あさか野の四季

      写真歳時記

南天(ナンテン)

2013年01月20日 | 庭に咲く花

今日は大寒。厳しい寒さの中、ひときわ鮮やかである。
発音が「難転」に通ずることから、正月の飾りや福寿草との組み合わせ(災い転じて福に)など、縁起ものとして使われることが多い。また、赤飯などに添えられる葉は、彩りと共に防腐効果もはたすという。日本人の知恵である。

和名の南天は、漢名の南天燭や南天竹を略したものとされる。中国原産で古く渡来したものが野生化し、山口県萩市川上の「ユズおよびナンテンの自生地」は、国の天然記念物として有名である。

ナンテンの葉は「南天葉」という生薬として使われ、健胃、解熱、咳鎮などに効果がある。実の方も薬用にされるようであるが有毒なアルカロイドを含むため注意が必要だという。それを知ってか、この時期に実を求めてくるヒヨドリも、よく観察すると一度にそう多くは啄まないようである。
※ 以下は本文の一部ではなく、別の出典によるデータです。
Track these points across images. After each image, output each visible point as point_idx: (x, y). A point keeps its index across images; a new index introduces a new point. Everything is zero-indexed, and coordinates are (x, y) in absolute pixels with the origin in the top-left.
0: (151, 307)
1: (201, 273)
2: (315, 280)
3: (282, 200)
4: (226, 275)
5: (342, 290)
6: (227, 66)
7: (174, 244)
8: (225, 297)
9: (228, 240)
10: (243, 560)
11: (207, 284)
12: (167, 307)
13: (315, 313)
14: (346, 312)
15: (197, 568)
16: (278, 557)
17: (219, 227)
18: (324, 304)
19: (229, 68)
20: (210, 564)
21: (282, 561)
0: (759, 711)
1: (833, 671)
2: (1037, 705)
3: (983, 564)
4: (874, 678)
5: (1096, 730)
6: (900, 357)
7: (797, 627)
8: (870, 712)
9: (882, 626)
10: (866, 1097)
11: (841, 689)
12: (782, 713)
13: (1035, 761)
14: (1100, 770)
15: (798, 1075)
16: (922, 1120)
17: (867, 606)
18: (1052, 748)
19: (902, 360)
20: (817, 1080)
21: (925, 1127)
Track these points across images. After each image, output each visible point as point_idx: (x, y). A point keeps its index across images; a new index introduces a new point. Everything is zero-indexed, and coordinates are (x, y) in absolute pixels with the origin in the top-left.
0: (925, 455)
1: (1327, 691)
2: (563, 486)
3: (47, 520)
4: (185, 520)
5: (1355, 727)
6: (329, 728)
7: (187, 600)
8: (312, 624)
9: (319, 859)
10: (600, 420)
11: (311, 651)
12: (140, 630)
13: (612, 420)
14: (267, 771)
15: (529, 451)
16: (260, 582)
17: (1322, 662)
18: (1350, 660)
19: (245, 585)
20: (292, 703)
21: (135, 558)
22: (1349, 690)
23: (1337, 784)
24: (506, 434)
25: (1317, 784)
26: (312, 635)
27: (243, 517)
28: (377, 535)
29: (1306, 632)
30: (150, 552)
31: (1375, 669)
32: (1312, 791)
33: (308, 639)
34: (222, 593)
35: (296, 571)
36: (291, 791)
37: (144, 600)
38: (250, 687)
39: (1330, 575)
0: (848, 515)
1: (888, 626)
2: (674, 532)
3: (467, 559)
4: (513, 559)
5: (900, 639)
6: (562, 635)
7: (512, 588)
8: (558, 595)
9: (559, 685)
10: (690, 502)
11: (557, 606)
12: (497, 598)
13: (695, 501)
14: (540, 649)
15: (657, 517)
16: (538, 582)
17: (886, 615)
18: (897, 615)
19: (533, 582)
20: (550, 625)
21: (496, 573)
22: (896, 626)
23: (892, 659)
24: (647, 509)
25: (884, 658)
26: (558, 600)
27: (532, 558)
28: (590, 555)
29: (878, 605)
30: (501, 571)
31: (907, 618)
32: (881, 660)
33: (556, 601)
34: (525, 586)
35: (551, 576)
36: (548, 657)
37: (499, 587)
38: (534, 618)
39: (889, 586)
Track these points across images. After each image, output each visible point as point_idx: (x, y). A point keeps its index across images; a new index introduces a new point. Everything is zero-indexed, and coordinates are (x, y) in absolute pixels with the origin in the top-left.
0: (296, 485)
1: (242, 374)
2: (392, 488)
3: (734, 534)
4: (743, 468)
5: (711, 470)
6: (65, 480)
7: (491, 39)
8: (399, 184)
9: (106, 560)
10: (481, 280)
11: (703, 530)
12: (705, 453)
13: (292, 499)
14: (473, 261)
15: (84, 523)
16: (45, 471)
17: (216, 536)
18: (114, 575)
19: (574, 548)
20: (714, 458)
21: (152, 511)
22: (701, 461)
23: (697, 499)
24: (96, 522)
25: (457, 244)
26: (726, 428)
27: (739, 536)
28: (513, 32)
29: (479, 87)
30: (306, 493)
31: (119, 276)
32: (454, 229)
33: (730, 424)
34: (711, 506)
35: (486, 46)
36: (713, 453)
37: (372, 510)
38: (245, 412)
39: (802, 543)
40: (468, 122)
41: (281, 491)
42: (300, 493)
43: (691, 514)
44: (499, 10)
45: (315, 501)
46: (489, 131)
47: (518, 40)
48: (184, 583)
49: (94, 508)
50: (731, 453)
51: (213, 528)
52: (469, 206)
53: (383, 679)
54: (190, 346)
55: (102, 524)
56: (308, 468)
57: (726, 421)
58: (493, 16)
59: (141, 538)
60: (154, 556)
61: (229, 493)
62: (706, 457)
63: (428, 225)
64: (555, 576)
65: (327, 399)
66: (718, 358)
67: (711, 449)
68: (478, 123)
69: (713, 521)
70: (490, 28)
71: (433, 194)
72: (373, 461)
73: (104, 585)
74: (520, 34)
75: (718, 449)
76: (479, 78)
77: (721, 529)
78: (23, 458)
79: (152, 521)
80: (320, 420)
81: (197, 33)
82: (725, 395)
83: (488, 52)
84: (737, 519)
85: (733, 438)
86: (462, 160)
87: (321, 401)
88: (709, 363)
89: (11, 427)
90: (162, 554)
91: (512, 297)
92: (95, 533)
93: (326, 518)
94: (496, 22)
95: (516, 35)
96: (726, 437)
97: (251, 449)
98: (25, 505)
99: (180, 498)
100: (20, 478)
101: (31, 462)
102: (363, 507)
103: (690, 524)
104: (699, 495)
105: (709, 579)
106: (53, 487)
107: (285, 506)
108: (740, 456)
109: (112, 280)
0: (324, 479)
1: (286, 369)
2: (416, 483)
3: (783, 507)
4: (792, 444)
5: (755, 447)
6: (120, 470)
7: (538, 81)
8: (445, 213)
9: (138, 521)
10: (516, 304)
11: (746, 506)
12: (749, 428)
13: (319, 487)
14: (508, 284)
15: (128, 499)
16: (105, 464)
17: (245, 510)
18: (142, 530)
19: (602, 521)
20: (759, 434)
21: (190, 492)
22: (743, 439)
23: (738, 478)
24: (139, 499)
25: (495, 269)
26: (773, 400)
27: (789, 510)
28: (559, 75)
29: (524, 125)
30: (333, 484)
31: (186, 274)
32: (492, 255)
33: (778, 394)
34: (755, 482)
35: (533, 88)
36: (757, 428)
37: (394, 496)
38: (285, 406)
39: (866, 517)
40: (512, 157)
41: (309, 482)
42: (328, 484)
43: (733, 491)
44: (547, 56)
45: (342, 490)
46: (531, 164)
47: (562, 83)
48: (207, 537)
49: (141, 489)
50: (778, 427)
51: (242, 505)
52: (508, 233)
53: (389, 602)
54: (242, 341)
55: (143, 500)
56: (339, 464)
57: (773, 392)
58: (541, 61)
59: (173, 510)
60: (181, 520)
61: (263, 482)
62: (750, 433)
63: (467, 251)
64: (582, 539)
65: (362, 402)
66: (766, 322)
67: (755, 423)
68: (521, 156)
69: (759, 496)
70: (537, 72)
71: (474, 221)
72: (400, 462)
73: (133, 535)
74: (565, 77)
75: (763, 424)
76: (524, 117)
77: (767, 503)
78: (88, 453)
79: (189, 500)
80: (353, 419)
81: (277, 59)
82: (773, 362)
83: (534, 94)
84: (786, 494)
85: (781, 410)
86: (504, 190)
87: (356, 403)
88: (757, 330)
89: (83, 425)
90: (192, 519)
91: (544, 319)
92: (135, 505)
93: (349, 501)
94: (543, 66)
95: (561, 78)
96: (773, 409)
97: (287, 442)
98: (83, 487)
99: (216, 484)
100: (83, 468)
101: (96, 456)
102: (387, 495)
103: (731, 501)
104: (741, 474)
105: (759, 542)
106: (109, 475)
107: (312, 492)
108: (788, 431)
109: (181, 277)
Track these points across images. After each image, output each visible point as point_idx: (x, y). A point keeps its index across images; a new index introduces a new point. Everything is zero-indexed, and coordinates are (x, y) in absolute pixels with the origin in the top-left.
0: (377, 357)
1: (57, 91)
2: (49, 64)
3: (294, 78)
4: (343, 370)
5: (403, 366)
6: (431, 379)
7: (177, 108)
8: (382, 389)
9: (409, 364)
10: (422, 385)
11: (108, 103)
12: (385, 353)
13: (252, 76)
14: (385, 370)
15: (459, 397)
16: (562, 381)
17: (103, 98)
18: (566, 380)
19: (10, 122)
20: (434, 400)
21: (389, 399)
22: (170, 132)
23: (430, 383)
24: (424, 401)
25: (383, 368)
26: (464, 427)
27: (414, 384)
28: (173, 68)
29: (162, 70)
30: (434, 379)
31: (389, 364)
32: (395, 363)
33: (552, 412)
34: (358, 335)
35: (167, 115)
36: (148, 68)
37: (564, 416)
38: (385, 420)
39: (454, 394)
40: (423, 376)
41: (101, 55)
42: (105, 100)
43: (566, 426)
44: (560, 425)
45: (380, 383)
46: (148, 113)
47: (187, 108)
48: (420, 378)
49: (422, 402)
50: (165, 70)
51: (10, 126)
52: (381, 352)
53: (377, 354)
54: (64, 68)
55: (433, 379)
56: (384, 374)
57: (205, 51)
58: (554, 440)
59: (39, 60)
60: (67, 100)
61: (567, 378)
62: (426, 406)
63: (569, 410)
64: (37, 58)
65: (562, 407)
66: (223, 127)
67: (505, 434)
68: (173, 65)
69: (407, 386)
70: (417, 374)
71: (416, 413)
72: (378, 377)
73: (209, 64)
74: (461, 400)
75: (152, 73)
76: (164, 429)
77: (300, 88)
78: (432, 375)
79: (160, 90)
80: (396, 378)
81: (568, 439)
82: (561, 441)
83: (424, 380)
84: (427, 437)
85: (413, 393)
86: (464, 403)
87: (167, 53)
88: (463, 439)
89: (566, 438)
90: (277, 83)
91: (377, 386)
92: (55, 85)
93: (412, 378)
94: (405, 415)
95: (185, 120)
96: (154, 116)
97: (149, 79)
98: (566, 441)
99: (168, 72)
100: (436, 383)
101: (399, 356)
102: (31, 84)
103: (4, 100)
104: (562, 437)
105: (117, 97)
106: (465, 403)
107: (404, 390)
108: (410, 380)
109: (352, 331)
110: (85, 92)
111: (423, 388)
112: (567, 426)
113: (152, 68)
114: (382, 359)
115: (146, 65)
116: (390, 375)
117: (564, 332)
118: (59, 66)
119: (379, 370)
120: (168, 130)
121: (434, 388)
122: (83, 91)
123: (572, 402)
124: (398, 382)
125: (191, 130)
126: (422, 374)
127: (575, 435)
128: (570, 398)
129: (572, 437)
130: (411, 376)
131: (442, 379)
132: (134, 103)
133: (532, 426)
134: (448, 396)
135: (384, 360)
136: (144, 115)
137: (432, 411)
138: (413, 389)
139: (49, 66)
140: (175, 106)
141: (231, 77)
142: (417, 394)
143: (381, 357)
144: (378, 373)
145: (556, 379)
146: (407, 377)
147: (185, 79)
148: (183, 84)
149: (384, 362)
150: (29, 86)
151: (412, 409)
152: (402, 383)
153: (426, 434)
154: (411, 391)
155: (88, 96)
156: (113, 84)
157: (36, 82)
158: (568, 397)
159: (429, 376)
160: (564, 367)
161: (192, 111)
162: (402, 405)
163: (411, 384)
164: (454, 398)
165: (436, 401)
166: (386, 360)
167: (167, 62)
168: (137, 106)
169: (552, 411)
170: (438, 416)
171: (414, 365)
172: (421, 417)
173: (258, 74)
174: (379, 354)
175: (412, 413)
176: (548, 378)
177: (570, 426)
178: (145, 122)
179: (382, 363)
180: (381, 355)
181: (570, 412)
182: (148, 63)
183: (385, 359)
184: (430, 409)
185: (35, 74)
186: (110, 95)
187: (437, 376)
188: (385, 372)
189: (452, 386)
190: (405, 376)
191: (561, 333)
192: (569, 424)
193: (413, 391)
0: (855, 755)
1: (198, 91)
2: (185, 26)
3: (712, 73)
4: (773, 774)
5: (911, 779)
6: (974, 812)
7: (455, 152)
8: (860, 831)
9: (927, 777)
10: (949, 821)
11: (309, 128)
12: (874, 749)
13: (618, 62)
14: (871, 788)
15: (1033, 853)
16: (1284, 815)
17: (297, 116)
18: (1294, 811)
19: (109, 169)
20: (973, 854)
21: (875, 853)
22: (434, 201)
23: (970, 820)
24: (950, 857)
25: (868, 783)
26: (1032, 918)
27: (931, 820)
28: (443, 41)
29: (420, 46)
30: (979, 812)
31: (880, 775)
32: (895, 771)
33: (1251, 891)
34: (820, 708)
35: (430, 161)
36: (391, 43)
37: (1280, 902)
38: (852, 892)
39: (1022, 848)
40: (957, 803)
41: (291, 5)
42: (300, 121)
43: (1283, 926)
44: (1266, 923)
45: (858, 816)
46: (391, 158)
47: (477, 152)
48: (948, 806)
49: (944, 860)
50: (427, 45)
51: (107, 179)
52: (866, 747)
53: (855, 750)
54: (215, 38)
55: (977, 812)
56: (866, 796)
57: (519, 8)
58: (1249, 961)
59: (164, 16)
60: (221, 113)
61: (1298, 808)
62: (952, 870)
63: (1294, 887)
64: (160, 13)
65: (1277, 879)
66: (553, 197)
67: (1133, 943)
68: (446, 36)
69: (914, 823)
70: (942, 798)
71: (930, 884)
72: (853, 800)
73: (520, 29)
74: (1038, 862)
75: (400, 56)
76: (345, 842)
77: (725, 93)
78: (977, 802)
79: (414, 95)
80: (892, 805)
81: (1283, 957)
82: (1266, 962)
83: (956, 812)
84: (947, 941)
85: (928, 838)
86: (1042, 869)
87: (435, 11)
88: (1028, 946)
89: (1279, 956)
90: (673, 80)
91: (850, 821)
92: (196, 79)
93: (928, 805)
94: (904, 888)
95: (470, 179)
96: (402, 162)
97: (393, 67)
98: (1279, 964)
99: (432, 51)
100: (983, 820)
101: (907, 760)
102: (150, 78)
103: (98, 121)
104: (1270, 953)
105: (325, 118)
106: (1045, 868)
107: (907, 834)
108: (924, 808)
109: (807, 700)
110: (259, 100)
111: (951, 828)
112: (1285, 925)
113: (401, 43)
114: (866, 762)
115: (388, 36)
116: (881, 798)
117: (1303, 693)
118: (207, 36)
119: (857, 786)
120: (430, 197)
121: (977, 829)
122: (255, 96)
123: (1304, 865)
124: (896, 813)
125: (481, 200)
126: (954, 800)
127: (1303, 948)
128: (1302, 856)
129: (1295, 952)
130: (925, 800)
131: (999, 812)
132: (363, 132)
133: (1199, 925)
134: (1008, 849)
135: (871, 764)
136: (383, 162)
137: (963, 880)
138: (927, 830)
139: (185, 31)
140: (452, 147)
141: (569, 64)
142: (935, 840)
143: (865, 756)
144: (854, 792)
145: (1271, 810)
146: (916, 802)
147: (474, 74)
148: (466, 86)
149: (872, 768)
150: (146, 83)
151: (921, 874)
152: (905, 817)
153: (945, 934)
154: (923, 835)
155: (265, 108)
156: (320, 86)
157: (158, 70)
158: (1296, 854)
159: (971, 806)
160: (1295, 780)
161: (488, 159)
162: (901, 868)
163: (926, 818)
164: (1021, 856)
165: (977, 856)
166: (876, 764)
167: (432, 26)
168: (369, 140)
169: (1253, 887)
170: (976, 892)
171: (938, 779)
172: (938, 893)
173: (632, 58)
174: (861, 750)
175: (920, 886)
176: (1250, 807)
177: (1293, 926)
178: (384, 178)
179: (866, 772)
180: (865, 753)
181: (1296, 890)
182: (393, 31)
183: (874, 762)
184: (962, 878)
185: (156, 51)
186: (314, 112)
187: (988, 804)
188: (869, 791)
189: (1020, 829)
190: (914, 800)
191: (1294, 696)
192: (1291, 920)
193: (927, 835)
ナンテンは、葉も実も長持するため生け花でも重宝がられている。ただ、ある地方では、この長持ちすること、つまり他の花木が枯れても最後まで残っていることからの連想で、酒席に最後まで残ってなかなか腰を上げない人達を「ナンテン組」と言うのだとか。面白い喩えである。
(写真:郡山市の自宅庭にて)


七草の日

2013年01月07日 | 暮らしの歳時記

今日は正月7日、五節句の一つ七草の日である。
この日に春の七草を入れた粥を食べると万病を防ぐことが出来るとされ、古くは朝廷で儀式化されたものが、今に伝えられているという。

ただ、どう考えてもこの時期に、自然の七草を手に入れることは不可能である。これと同じように桃の開花には早い桃の節句、梅雨空で星が見えない七夕なども、私たちの季節感とは大きなズレがある。この季節感のズレは、明治5年の暦の切替えのとき、五節句の旧暦日付をそのまま新暦に当てはめたことにある。
ちなみに、今年の旧暦正月7日は新暦の2月16日にあたる。七草の日が2月半ば頃となれば、この風習が始まったとされる関西地方では、それほど大きな季節感のズレを感じないのではないか思われる。

近年、かつての夏野菜が真冬でも食べられる便利な世の中になった。しかし一方で、日本人が長年にわたって培ってきた四季折々の自然観、季節感が急速に薄れていくような気がしてならない。
せめて五節句ぐらいは、季節感を生かした行事にしたいものである。